Scottsboro group’s ‘comfort quilts’ provide warmth, security for those in crisis

By Kristen Lindsey

The Sewing Circle began very innocently.

Made up of mostly elderly women from Calvary Baptist Church, Scottsboro, the group began meeting weekly in the late 1980s to share a common interest — sewing and quilting — and a time of fellowship, including a short testimony and prayer time.

But God had a greater mission for the group who has touched hundreds of lives locally, nationally and internationally.

It was about five years ago when the Sewing Circle made its first “comfort quilt.”

“The drug meth became so prevalent in north Alabama, and many children had to be taken out of homes because of it. So we got together with the (Jackson County) Department of Human Resources (DHR) and started making comfort quilts for the children,” said Betty Hamrick, coordinator of the Sewing Circle.

To date, 76 children have received a quilt and not just those from methamphetamine homes but every infant, toddler and young child who has come through the doors of DHR, said Sheenia Little, director of the Jackson County DHR. In fact, a quilt is one of the first things a child receives.

“These quilts are something they can keep and take with them when they leave our care,” Little said, noting the children come into DHR’s care with very little.

Each quilt says, “Jesus loves _______,” followed by “Calvary Baptist Church, Scottsboro.” Once a quilt is given to a child, someone from DHR or a foster parent writes his or her name in the blank.

“It’s a way of extending our love and letting them know that Jesus loves them,” Hamrick said. “We pray over the quilts and talk about the children who will receive [them].”

Little, who has seen the impact the quilts have had on children, said they are a good resource for DHR.

“I believe these quilts provide a sense of comfort and security to these children,” she said. “I think the quilts make them feel special knowing that someone made the quilt especially for them.”

But the comfort quilts were just the launching pad for a full-out ministry.
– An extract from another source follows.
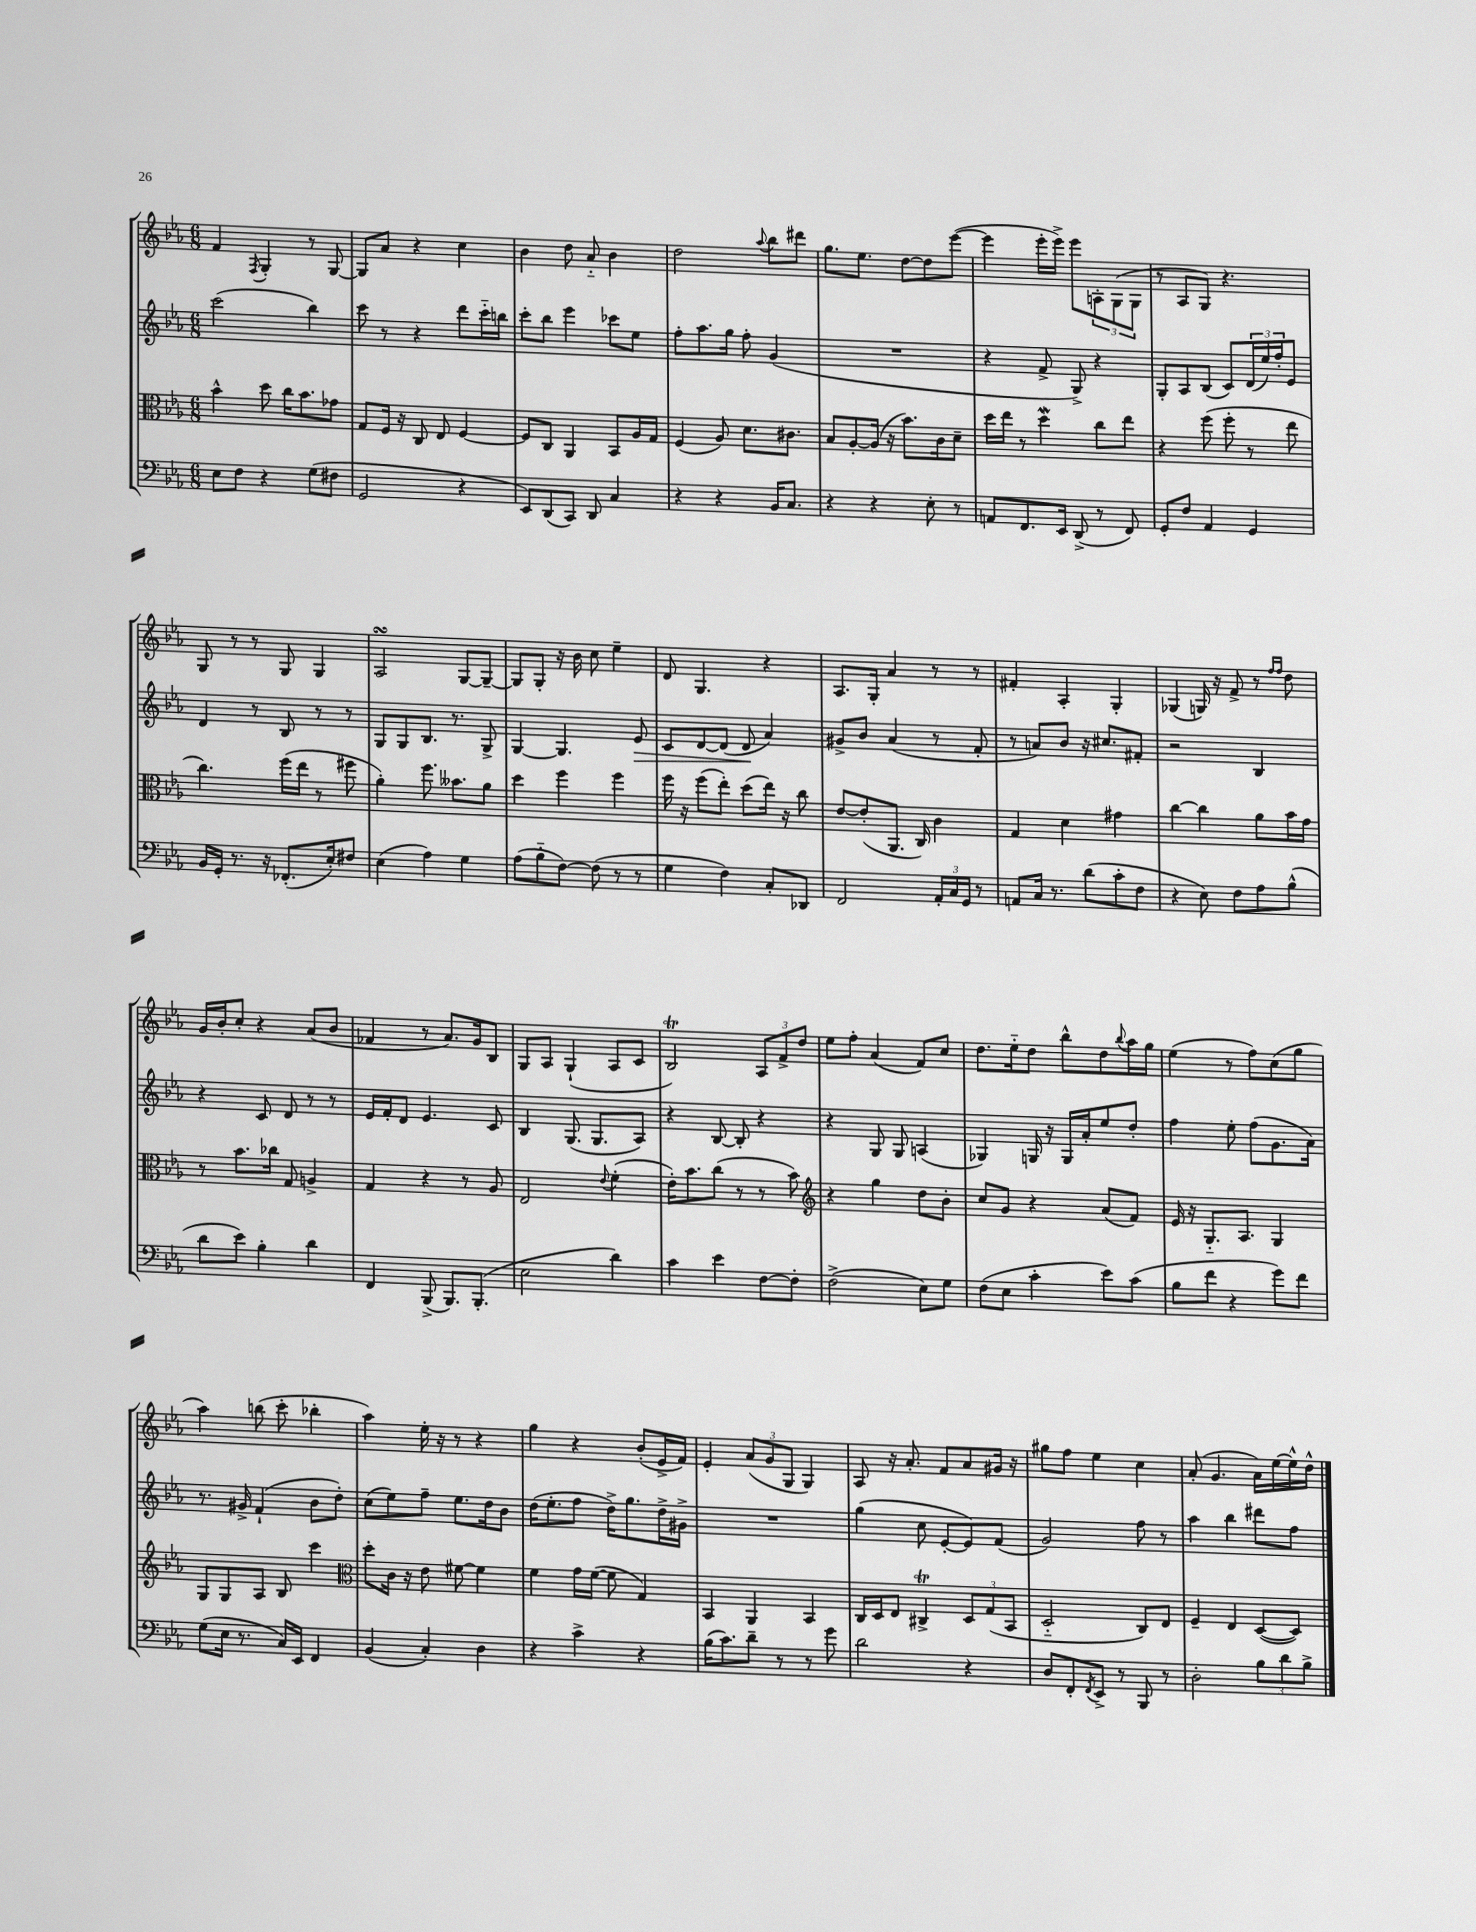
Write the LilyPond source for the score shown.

Since June 2005, the Sewing Circle has made quilts for a New Orleans’ homeless shelter day care and a missions trip to Maine, blankets for the local hospital nursery and crisis pregnancy center and cross bookmarks to send to an International Mission Board representative in East Asia. All of these items were made from donated materials.

Just this past year, the group began making lap bibs for hospice patients and those in assisted-living facilities.

In December, it completed 50 quilts to send to the Tohono O’odham reservation in Arizona with Tennessee River Baptist Association this summer.

The group’s next project is to make 50 quilts to send to the Copper Basin Crisis Center, a ministry of the Southern Baptist Convention’s Appalachian Regional Ministry in Tennessee.

Robert Gamble, pastor of Calvary Baptist, pointed out that these women have a gift and a talent and are using it for the Lord.

“There is something very personal about a quilt. Each stitch is done by hand,” Gamble said. “It’s one of those expressions of love for Christ that should be expressed in everything we do as Christians. [These women] are not only doing it but (they are also) teaching others how to use their skills and abilities to help share the gospel and love of Christ with others.”

In January, the Sewing Circle started a satellite group at a local assisted-living facility. Currently there are two to three women involved, and in just a month’s time, they finished three quilts.

“[This is] a means of doing something for someone else and also a means of helping these ladies find a useful mission,” Hamrick said.